A North Carolina State University sociology instructor contends that vegan and vegetarian men are guilty of “upholding the gender binary” and perpetuating “white masculinity.”

Imagine my surprise

Meatless Meals and Masculinity was written by Mari Mycek, a doctoral candidate and teaching assistant in the NCSU sociology department, who argues that vegan and vegetarian men have reclaimed their “previously-stigmatised consumption identity” to wield power over women by framing their lifestyle as a rational, rather than emotional, choice.

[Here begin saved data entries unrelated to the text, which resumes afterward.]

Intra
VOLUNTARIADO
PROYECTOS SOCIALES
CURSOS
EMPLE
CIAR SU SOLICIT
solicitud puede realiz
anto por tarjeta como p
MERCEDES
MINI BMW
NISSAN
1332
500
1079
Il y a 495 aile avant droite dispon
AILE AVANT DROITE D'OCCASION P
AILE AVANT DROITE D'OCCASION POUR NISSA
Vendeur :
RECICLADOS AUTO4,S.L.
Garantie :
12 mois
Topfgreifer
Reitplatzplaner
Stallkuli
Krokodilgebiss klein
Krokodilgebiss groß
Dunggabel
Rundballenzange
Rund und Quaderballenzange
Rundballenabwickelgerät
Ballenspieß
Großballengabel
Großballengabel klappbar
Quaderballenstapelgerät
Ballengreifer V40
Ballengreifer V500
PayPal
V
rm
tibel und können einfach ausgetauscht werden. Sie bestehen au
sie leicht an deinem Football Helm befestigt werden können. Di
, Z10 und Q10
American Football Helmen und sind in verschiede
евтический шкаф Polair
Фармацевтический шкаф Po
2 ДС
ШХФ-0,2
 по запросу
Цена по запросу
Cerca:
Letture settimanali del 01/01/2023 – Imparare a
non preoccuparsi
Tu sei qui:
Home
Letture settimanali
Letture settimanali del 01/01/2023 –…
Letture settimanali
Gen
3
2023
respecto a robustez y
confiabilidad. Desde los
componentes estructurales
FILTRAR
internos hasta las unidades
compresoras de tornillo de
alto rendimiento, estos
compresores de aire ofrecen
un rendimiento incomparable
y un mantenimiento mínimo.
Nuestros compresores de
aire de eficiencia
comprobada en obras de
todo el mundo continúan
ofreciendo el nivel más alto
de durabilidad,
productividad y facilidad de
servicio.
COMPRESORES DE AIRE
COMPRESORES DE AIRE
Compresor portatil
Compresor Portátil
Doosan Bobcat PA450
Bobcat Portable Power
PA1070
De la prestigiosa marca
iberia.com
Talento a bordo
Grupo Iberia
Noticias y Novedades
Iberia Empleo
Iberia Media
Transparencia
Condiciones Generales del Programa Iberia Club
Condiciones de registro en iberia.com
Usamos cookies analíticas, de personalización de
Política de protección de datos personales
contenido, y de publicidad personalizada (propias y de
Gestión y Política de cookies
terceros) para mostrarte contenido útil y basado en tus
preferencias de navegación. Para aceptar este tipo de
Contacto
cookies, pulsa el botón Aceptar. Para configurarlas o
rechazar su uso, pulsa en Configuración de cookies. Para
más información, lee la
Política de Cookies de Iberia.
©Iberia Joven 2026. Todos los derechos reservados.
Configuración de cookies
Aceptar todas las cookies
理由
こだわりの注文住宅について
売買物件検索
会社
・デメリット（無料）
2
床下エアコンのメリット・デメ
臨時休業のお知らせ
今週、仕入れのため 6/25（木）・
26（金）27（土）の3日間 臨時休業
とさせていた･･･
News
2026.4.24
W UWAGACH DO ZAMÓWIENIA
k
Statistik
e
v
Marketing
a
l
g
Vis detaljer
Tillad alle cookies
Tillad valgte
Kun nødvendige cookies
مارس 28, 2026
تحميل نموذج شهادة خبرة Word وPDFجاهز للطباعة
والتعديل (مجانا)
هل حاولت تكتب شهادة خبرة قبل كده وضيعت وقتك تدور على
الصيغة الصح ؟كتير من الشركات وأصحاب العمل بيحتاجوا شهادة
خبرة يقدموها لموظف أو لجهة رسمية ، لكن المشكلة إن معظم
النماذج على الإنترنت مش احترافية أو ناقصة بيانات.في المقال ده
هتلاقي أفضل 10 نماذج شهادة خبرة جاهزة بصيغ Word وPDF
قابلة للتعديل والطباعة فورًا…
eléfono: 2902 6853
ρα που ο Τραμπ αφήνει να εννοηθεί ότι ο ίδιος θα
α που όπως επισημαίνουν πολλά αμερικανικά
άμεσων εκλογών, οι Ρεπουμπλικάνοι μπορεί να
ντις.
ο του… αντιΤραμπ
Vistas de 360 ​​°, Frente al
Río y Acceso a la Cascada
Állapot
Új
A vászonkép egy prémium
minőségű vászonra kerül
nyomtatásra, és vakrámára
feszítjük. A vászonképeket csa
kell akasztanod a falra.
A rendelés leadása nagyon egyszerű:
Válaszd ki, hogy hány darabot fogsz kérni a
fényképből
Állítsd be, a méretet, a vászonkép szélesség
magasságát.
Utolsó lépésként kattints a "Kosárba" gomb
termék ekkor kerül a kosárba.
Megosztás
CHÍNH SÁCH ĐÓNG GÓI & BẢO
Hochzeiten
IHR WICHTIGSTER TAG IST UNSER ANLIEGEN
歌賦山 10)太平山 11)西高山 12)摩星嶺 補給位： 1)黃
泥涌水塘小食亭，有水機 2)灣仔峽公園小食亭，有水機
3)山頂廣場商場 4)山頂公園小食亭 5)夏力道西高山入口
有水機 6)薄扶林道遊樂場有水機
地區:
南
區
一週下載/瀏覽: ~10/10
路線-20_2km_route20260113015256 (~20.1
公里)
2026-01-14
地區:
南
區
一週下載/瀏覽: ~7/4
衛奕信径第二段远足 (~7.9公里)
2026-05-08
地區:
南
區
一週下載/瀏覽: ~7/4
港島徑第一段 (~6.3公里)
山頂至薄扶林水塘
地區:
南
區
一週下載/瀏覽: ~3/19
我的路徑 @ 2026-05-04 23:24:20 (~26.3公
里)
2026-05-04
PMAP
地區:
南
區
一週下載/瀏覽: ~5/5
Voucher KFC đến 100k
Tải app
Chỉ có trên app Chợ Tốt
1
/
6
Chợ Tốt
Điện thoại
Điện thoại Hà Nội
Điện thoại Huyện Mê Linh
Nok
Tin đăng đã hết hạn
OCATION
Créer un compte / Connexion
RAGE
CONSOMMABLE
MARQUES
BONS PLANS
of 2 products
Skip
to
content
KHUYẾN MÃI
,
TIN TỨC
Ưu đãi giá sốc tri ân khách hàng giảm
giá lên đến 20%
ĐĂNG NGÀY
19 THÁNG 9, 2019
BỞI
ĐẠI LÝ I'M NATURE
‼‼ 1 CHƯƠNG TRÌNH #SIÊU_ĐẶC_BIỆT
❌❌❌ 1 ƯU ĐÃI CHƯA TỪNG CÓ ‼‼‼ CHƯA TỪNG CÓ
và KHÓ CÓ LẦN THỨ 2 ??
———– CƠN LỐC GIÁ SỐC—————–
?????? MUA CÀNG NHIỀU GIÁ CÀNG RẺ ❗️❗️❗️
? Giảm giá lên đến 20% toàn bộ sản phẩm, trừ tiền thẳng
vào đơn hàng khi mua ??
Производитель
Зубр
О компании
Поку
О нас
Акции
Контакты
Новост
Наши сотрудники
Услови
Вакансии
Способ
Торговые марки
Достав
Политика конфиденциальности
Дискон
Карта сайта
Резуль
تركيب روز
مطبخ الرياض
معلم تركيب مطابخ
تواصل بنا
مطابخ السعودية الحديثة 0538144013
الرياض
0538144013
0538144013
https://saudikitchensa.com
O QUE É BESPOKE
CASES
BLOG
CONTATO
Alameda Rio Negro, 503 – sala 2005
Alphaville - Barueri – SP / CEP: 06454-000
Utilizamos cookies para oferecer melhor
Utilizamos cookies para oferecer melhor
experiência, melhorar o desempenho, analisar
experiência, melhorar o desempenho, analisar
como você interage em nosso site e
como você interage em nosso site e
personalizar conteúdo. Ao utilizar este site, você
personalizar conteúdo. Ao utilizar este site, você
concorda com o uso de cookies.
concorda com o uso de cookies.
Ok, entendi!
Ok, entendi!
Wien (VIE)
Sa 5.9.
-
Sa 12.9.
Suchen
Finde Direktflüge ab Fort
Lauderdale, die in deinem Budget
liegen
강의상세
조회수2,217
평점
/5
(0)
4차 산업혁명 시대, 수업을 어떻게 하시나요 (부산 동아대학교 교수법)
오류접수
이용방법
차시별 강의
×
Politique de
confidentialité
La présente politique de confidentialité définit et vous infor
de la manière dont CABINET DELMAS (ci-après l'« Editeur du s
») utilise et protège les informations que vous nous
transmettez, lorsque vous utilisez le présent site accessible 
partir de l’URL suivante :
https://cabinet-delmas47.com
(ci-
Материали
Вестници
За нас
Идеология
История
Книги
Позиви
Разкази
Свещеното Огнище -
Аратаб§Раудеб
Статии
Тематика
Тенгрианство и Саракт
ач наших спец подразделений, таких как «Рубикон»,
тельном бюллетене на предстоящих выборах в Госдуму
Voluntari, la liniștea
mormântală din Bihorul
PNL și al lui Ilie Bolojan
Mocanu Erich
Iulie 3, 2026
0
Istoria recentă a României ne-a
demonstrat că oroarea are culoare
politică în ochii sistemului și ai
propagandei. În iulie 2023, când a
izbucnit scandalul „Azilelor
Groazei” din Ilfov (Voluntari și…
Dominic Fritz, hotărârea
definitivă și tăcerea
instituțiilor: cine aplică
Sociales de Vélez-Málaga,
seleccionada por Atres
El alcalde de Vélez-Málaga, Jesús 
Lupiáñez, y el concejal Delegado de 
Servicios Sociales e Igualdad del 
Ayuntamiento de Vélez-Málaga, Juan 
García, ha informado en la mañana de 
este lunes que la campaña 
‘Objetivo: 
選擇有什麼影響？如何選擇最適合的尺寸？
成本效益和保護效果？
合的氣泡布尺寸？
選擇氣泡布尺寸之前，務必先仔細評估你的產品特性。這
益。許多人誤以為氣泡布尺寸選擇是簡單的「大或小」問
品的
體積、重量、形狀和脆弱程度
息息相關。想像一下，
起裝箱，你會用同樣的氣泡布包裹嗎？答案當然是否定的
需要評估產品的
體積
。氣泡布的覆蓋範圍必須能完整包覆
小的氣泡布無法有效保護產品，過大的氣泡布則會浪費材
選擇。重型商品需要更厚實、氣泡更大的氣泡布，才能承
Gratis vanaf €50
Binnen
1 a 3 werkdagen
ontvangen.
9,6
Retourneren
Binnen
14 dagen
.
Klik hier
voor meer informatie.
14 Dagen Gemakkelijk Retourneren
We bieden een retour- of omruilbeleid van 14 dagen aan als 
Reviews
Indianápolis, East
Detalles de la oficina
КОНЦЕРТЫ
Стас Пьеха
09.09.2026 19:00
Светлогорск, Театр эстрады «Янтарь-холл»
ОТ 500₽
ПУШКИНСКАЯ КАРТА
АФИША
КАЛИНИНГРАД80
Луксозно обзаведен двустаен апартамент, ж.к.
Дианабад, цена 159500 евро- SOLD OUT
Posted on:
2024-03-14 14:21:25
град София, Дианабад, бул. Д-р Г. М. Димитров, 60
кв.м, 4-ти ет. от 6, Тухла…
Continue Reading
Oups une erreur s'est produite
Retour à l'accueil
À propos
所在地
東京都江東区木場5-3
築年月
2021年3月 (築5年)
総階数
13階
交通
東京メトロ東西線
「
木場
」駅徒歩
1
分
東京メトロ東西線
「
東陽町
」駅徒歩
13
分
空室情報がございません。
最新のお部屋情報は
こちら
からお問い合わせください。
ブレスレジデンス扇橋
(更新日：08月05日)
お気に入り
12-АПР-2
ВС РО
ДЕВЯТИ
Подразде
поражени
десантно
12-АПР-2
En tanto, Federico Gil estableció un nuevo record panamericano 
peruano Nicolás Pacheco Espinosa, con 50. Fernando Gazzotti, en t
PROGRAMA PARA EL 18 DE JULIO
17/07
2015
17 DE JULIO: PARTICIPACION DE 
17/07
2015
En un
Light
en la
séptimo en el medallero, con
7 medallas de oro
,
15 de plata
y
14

It seems like an awful lot of trouble to go to, personally. But as we’ve seen so many times, the contrived agonising must never end. Especially for woke sociology lecturers who wish to remind the world of their own Brahmin status in the progressive pecking order.  

Update:

And so, based on a tiny, loaded sample – 20 vegan and vegetarian men, whose explanations of their dietary choices are arbitrarily labelled as masculine and therefore bad – we’re supposed to agree with Ms Mycek’s conclusion. A conclusion that sounds somewhat predestined, as if it were arrived at long before any research, or parody of research, actually took place. Namely, that, if a man – a white man – explains why he’s chosen not to eat meat, then this is driven by the dastardly urge to maintain “a gender hierarchy and structures of power and inequality.”

Because a chickpea-heavy diet is the obvious way to oppress women.

And note the implication that, while men, at least white ones, are scheming and “performative” in their explanations by employing rational arguments, women are apparently incapable of doing the same. As noted before, it’s interesting how the most condescending depictions of women often come from feminists.